Issue
When a Guest User, client, or email recipient, clicks on a link to access a shared document or Share Folder link for New Collaborate, the following error is displayed:
- You need permission to access this item.
Cause
The guest user exists in the practice's Microsoft 365 organisation, but has not been given permissions to access the document or share folder.
Solution
Step 1 - Confirm the client's email address with the Shared Document or Folder
You should first check the email address the user is logging with, and compare it with the email added to the Sharing Settings, or the address the document was emailed to.
The email address the client has logged in with can be found on the error message, or by logging into office.com and click on the initials in the top right-hand corner. If the user is logged in with an account that is not the account that was enabled for Collaborate, or the document shared with that email address, the user will need to log out, and log back in with the correct email address.
If the user is still having difficulties, try logging in using an incognito/private browser by clicking Ctrl+Shift+N.
Step 2 - Run the New Collaborate Status Check
In FYI, re-run the New Collaborate Status Check to confirm there are no identified issues. Refer to Troubleshooting New Collaborate using Status Check.
If the Status Check makes any changes or automatically fixes any issues, ask the client to try logging in again to confirm if the issue has been resolved.
Step 3 - Run the Microsoft 365 Administrator Diagnostic Tool
If the user is still unable to log in, the practice's Microsoft 365 Administrator can run the built-in SharePoint Diagnostic Tool. This will check the site to identify any hidden issues.
To run the Diagnostic Tool:
- Log into admin.microsoft.com.
- Click the ? Help question mark in the top right-hand corner.
- The How can we help? drawer will open.
- Enter the search phrase Access denied to SharePoint and click the blue arrow to search, or click the link in the drop-down.
- Enter the SharePoint URL (for the New Collaborate site) and the Email of the Guest User experiencing the issue, then click Run Tests.
- Microsoft will begin running diagnostic tests on the site and the user. If any issues are identified, the error will be displayed along with steps to resolve the issue.
- Once the issues have been resolved, ask the user to try logging in again.

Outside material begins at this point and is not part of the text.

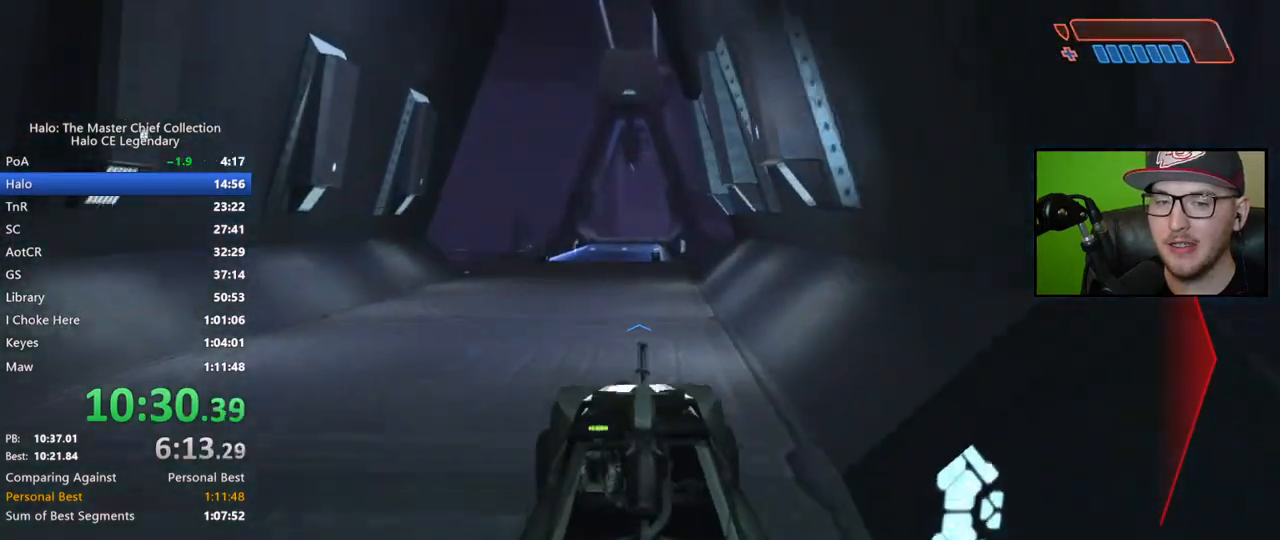
{"buttons": [], "left_stick": "up", "right_stick": "up", "events": []}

For more details on the Diagnostic Tool, refer to the Microsoft article "Access Denied" or "You need permission" errors in SharePoint Online and OneDrive.
Step 4 - Delete and re-add the user to Sharing Settings
If the user is still unable to log in, delete the user from the client Sharing Settings in FYI.
Note: If the user has been added to several clients, they must be removed from each client to ensure the user is removed from Microsoft Entra.
- In FYI, open the Client - Collaborate - Sharing Settings window.
- Click the X to remove the user from the Sharing Settings.
- A message displays confirming you wish to disable sharing for the user.
- Click Yes to confirm. The Sharing Settings page will be reloaded.
- Close Sharing Settings.
To confirm the Guest User has been deleted from Entra:
- Log into the Microsoft Entra Admin Centre.
- On the menu on the left, click on Users - All users.
- In the Search field, enter the email address for the client that was removed from the Sharing Settings.
- Confirm no results are found.
To confirm the Guest User has been removed from the SharePoint site:
- Open the New Collaborate site, ensuring you are still logged in with the practice's OneDrive Administrator account.
- Click the Settings cog icon and select Site permissions.
- Click the Advanced permissions settings link.
- Click the Site Members group. The New Collaborate Site Name will be displayed as part of the name, for example, "Growth Partners Collaborate Site Members".
- Change the address in the address bar to show MembershipGroupId=0
- A list of all users will be displayed.
- Search for the client to confirm they're not displayed in the list.
You can then re-add the user to the client's Sharing Settings in FYI.
- Display the Client - Collaborate tab for the relevant client.
- Click Sharing Settings to display the Sharing Settings pop-up.
- Click the Give user access button.
- In the Select a contact or enter email address to give access, use the drop-down to select or enter the client or external recipient to share the folder with.
- Click Save.
- Ask the client to retry logging into the site.
Refer to Sharing the Share Folder and Upload Folder with Clients.